What you will do >>
Turn everything from the row containing "Output format: photo, then" down to the row containing "751.0], [0, 0, 1]] dist [0.033803, -0.043037]", both included, into a JSON list of strings with one string per line and blank lines left out.

Exercise materials >>
******
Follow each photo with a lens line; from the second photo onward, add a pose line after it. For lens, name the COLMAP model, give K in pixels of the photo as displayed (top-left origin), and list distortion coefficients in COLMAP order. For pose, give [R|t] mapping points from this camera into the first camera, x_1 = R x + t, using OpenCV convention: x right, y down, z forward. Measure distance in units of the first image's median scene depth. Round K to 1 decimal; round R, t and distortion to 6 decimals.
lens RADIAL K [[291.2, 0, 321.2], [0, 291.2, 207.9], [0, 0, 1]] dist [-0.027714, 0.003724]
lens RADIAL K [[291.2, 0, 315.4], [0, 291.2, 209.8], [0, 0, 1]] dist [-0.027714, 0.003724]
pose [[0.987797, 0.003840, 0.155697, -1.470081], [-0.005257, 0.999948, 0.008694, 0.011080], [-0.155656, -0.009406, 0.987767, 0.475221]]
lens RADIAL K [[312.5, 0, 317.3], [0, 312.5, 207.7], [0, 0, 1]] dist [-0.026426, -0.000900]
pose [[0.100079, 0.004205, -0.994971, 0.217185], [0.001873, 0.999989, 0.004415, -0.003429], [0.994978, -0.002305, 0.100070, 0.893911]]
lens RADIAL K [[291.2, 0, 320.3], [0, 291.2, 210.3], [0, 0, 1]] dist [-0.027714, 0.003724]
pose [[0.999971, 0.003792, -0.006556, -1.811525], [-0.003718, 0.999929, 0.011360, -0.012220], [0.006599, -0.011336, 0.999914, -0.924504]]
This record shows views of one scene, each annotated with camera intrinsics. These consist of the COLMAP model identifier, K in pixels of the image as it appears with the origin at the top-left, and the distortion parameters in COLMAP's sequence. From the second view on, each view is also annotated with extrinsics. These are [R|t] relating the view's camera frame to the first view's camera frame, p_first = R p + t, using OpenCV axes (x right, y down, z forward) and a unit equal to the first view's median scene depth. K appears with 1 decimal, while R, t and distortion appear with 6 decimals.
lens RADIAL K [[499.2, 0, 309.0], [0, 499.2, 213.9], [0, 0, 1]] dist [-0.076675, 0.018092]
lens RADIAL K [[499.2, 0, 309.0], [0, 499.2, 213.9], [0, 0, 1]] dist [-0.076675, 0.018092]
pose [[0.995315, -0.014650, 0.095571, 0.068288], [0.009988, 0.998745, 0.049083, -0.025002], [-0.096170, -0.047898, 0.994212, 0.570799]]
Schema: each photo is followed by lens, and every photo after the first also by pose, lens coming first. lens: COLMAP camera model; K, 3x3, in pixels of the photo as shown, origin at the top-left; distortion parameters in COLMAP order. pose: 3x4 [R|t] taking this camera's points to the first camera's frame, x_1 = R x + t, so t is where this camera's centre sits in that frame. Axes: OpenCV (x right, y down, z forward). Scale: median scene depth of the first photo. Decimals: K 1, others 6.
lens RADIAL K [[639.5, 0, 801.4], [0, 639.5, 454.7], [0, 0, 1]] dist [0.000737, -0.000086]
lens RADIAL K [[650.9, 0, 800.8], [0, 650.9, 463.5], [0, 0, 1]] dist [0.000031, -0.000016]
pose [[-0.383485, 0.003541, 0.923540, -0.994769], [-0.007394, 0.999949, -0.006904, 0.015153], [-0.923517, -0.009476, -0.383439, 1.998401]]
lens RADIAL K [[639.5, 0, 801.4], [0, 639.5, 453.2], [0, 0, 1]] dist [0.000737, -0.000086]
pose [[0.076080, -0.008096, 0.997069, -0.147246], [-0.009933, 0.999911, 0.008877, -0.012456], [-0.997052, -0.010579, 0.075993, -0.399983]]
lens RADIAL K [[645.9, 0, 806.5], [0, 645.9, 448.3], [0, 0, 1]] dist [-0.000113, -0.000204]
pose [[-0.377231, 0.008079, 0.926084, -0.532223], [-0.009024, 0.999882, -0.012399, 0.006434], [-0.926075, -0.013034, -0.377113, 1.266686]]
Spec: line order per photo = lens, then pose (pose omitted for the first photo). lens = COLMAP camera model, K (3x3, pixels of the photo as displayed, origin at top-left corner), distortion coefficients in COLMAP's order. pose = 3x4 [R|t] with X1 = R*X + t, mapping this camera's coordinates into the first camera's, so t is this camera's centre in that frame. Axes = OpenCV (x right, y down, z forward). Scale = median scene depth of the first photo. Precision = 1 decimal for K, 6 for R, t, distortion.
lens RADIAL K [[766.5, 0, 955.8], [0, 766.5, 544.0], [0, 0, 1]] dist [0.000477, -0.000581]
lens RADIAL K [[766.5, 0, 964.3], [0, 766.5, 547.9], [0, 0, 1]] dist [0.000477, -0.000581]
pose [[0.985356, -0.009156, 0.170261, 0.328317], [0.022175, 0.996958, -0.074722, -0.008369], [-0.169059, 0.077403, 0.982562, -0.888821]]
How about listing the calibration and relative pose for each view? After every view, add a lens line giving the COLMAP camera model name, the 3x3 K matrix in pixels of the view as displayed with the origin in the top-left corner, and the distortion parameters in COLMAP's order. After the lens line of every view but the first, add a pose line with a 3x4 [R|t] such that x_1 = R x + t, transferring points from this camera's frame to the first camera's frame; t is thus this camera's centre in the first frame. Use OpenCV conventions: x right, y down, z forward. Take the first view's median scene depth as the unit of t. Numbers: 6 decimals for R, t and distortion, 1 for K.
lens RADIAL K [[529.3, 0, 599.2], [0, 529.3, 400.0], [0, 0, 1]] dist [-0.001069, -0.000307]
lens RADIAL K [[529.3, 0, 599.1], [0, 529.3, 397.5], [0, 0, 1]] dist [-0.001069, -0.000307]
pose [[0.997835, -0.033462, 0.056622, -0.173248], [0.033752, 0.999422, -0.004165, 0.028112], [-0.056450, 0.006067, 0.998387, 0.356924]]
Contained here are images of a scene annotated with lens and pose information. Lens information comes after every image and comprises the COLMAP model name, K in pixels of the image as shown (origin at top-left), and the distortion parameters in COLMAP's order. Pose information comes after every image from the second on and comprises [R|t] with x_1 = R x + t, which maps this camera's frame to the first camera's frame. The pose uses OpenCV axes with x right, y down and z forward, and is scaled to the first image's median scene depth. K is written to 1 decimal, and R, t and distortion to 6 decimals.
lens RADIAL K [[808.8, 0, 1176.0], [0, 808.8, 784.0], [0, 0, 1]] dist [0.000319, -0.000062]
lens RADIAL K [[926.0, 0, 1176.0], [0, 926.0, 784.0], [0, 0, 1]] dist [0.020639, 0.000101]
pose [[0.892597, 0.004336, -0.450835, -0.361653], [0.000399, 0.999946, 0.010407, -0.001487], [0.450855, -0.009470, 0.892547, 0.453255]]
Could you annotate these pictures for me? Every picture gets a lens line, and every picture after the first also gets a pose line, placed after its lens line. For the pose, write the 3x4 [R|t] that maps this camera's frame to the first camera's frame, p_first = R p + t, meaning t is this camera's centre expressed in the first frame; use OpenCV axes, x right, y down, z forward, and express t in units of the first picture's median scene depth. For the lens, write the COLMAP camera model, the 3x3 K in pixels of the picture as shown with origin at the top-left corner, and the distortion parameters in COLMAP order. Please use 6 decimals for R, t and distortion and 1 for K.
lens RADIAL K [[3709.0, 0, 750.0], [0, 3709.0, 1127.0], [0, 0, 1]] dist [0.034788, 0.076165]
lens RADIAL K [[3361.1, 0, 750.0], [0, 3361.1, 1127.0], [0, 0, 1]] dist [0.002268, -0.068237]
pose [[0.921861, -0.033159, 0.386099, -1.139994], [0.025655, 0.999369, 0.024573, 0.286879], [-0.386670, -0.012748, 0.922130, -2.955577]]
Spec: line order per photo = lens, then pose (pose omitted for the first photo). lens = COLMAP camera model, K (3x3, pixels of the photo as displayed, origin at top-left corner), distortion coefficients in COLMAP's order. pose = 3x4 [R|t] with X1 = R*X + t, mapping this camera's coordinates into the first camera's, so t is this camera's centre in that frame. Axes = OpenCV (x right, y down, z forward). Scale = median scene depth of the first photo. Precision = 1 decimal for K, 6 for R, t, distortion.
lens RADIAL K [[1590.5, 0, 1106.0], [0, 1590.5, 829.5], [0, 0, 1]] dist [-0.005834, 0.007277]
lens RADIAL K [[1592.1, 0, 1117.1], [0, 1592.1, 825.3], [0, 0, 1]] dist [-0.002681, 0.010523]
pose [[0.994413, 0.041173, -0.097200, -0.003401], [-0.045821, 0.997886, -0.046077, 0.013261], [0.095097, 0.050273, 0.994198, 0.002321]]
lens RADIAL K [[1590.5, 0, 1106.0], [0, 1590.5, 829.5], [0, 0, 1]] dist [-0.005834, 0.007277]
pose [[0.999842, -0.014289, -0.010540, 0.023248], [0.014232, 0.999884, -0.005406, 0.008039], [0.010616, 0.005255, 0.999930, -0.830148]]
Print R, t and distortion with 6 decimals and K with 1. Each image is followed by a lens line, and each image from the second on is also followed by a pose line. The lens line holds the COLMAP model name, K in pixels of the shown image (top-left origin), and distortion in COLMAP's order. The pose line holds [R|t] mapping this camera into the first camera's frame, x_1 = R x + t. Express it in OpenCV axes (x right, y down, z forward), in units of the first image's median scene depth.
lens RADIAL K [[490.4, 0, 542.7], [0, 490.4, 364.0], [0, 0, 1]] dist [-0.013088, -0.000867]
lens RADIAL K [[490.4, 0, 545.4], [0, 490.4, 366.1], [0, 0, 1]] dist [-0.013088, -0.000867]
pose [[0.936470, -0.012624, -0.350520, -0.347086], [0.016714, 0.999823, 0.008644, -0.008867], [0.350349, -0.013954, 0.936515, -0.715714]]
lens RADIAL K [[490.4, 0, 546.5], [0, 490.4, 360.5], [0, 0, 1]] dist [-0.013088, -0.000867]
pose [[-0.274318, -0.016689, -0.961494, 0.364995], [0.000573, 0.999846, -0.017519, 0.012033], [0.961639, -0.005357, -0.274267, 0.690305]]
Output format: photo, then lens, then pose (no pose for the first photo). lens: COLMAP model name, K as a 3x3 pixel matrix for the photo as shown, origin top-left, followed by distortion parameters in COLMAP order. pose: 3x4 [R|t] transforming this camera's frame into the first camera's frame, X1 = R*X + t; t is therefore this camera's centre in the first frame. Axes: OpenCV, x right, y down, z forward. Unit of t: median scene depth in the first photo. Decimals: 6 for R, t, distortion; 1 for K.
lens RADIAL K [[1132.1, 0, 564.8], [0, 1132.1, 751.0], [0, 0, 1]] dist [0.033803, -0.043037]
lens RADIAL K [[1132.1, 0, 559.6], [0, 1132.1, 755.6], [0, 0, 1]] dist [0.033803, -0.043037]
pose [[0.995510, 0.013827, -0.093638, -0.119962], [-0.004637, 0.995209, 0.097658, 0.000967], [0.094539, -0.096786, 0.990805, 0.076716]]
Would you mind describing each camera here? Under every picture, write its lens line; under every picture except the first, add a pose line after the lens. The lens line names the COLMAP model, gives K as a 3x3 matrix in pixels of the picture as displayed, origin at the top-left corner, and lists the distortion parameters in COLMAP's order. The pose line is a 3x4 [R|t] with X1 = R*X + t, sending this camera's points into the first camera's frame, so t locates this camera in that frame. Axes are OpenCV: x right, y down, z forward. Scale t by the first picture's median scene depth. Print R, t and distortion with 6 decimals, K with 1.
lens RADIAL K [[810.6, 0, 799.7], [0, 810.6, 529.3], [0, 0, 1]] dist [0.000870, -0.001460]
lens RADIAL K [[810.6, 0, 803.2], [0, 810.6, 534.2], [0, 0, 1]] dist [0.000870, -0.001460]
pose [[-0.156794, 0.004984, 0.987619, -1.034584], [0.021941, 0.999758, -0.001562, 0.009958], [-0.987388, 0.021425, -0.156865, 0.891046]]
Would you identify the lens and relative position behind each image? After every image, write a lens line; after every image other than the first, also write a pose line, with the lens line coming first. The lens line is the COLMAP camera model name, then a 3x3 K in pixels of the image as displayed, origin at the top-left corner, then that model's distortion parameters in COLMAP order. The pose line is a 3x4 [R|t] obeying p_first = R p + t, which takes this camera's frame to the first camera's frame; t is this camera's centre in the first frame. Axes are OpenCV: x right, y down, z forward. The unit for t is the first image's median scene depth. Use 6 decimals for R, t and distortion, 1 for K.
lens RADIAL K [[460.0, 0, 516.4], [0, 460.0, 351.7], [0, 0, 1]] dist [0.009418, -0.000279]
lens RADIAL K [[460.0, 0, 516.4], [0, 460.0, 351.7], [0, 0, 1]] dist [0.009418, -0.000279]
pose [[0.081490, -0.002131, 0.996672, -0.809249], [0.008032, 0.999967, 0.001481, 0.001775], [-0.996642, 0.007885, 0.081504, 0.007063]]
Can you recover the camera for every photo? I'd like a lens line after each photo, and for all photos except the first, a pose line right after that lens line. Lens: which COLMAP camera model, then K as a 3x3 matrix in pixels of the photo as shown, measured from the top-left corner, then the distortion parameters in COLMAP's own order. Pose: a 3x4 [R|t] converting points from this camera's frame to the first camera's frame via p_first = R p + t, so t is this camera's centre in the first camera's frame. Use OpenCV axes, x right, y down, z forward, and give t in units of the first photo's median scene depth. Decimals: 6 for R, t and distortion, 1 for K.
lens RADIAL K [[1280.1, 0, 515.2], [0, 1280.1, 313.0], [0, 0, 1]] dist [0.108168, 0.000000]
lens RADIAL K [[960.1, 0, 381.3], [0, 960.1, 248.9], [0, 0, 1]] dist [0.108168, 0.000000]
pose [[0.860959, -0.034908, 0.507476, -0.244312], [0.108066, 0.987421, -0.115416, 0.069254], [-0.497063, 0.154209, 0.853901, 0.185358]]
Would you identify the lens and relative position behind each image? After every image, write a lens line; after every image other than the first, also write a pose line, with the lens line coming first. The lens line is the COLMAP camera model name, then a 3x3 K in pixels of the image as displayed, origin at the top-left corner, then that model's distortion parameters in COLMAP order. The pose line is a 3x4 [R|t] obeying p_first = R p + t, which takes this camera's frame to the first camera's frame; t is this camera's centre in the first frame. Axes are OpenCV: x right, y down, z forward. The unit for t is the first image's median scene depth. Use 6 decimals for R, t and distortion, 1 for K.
******
Written reply >>
[
  "Output format: photo, then lens, then pose (no pose for the first photo). lens: COLMAP model name, K as a 3x3 pixel matrix for the photo as shown, origin top-left, followed by distortion parameters in COLMAP order. pose: 3x4 [R|t] transforming this camera's frame into the first camera's frame, X1 = R*X + t; t is therefore this camera's centre in the first frame. Axes: OpenCV, x right, y down, z forward. Unit of t: median scene depth in the first photo. Decimals: 6 for R, t, distortion; 1 for K.",
  "lens RADIAL K [[1132.1, 0, 564.8], [0, 1132.1, 751.0], [0, 0, 1]] dist [0.033803, -0.043037]"
]